Gerade einmal zwei Wochen nach Ankündigung wurden die Kameras also schon zum ersten Mal scharf gestellt. Und das, ohne ein genaues Datum bekanntzugeben. «Es wurde offiziell auf Ende Jahr angekündigt. Ein genaues Datum konnte aus ausbildungstechnischen Gründen nicht genannt werden», so Häderli.

«Funktioniert einwandfrei»

«Das System funktioniert einwandfrei», sagt Häderli. Auch mussten bereits einige Fahrzeuglenkende zur Anzeige gebracht werden. Zu wie vielen Anzeigen es gekommen ist, kann Häderli nicht beantworten, weil die Auswertungen noch nicht abgeschlossen seien.

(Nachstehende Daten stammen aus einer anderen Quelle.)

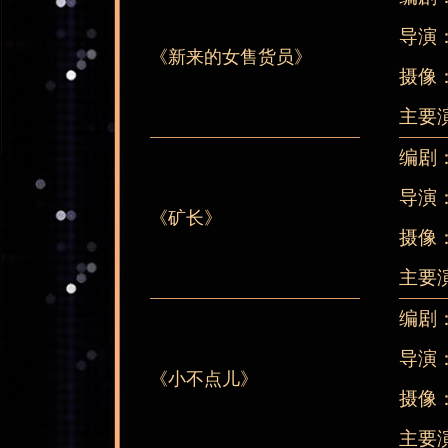
导演
《新来的女售货员》
摄像
主要
编剧
导演
《矿长》
摄像
主要
编剧
导演
《小不点儿》
摄像
主要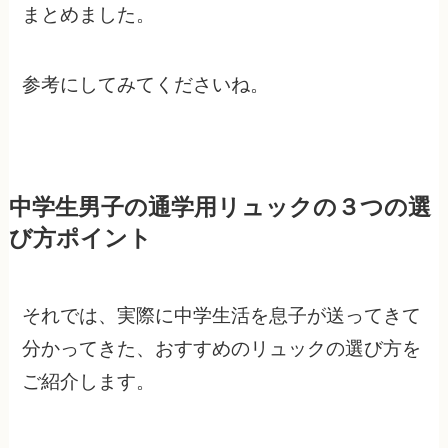
まとめました。
参考にしてみてくださいね。
中学生男子の通学用リュックの３つの選
び方ポイント
それでは、実際に中学生活を息子が送ってきて
分かってきた、おすすめのリュックの選び方を
ご紹介します。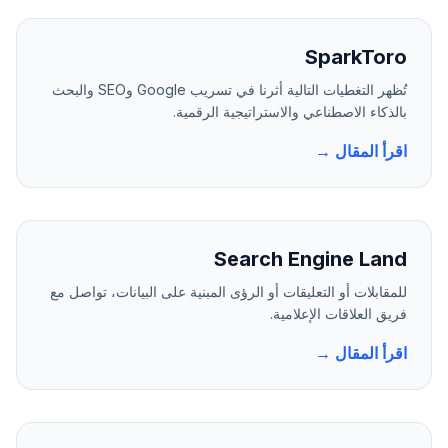
SparkToro
تُظهر التغطيات التالية أثرنا في تسريب Google وSEO والبحث
بالذكاء الاصطناعي والاستراتيجية الرقمية.
اقرأ المقال →
Search Engine Land
للمقابلات أو التعليقات أو الرؤى المبنية على البيانات، تواصل مع
فريق العلاقات الإعلامية.
اقرأ المقال →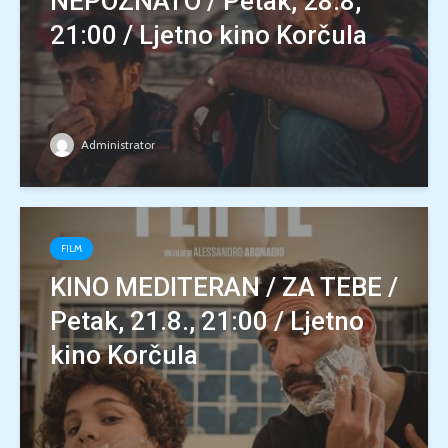
NEPOZNATO / Petak, 28.8,
21:00 / Ljetno kino Korčula
Administrator
FILM
KINO MEDITERAN / ZA TEBE /
Petak, 21.8., 21:00 / Ljetno
kino Korčula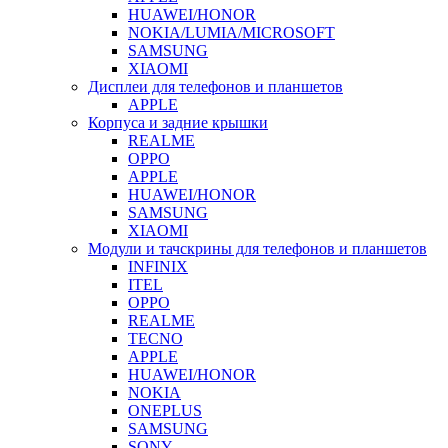
HUAWEI/HONOR
NOKIA/LUMIA/MICROSOFT
SAMSUNG
XIAOMI
Дисплеи для телефонов и планшетов
APPLE
Корпуса и задние крышки
REALME
OPPO
APPLE
HUAWEI/HONOR
SAMSUNG
XIAOMI
Модули и тачскрины для телефонов и планшетов
INFINIX
ITEL
OPPO
REALME
TECNO
APPLE
HUAWEI/HONOR
NOKIA
ONEPLUS
SAMSUNG
SONY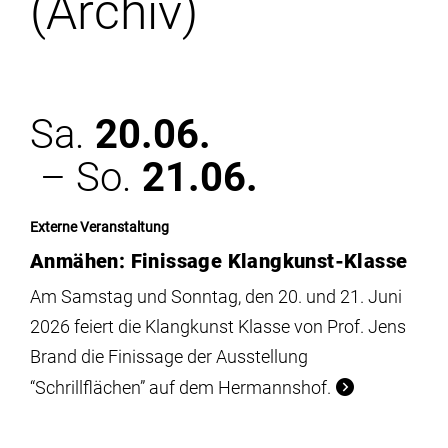
(Archiv)
Institute
Forschung
Sa.
20.06.
Infrastruktur
– So.
21.06.
Aktuelles
Externe Veranstaltung
Anmähen: Finissage Klangkunst-Klasse
meinstudium
Am Samstag und Sonntag, den 20. und 21. Juni
2026 feiert die Klangkunst Klasse von Prof. Jens
Brand die Finissage der Ausstellung
“Schrillflächen” auf dem Hermannshof.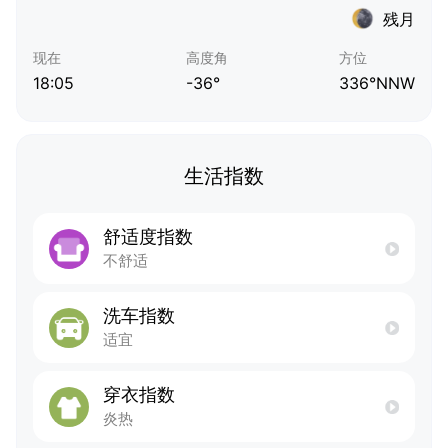
残月
现在
高度角
方位
18:05
-36°
336°NNW
生活指数
舒适度指数
不舒适
洗车指数
适宜
穿衣指数
炎热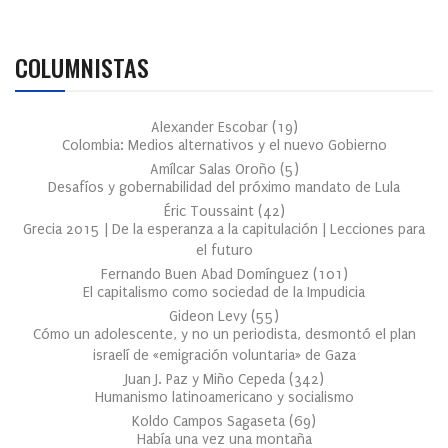
COLUMNISTAS
Alexander Escobar
(
19
)
Colombia: Medios alternativos y el nuevo Gobierno
Amílcar Salas Oroño
(
5
)
Desafíos y gobernabilidad del próximo mandato de Lula
Éric Toussaint
(
42
)
Grecia 2015 | De la esperanza a la capitulación | Lecciones para
el futuro
Fernando Buen Abad Domínguez
(
101
)
El capitalismo como sociedad de la Impudicia
Gideon Levy
(
55
)
Cómo un adolescente, y no un periodista, desmontó el plan
israelí de «emigración voluntaria» de Gaza
Juan J. Paz y Miño Cepeda
(
342
)
Humanismo latinoamericano y socialismo
Koldo Campos Sagaseta
(
69
)
Había una vez una montaña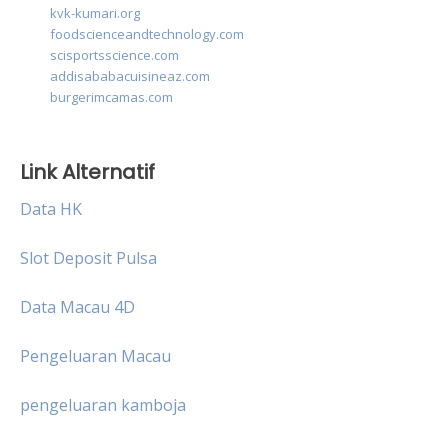
kvk-kumari.org
foodscienceandtechnology.com
scisportsscience.com
addisababacuisineaz.com
burgerimcamas.com
Link Alternatif
Data HK
Slot Deposit Pulsa
Data Macau 4D
Pengeluaran Macau
pengeluaran kamboja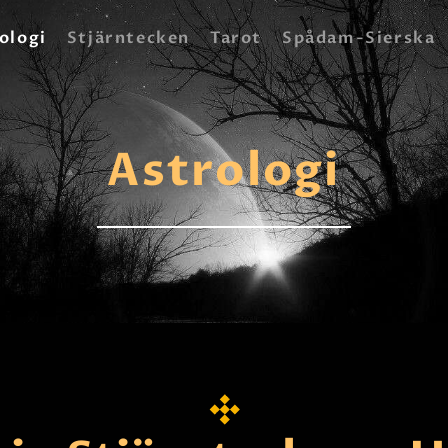
HEM
ologi
Stjärntecken
Tarot
Spådam-Sierska
ASTROLOGI
STJÄRNTECKEN
Astrologi
TAROT
SPÅDAM-SIERSKA
BLOGG
JOBBA SOM SPÅDAM
BETALNING
FAQ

Das System kontrolliert den Mindestabstand und soll so die Verkehrssicherheit auf Hochleistungsstrassen weiter erhöhen. Die Mitarbeitenden wurden beim Bürerstich in Oberbüren geschult. Da das System in Bern schon lange in Betrieb ist, wurden verschiedene «Tricks und Kniffs» von dort abgeschaut.

Quelle: TVO

Auf Facebook und Whatsapp wird davor gewarnt

Facebook, Whatsapp oder Telegram sind beliebte Plattformen, auf denen vor Radaranlagen, Polizeikontrollen und offenbar seit jüngstem auch vor dem Abstands-Kontrollsystem gewarnt wird. Zum Beispiel in der Facebook-Gruppe «Rennleitung SG». Sie gehört mit über 28'000 Mitgliedern zu den grössten der Schweiz. Legal ist das Ganze aber nicht, denn sobald bekannt ist, wo eine Kontrolle durchgeführt wird, ist die Wirkung verpufft.

«Grundsätzlich ist es verboten, vor Kontrollen zu warnen. Natürlich können wir nicht alles ständig überwachen, dazu gibt es viel zu viele Plattformen, Gruppen und Kanäle. Aber sobald wir einen Hinweis erhalten, gehen wir dem selbstverständlich nach», so Häderli. Wie FM1Today berichtete, müssen Personen, die vor Blitzern und Co. warnen, mit Verzeigungen und Bussen rechnen.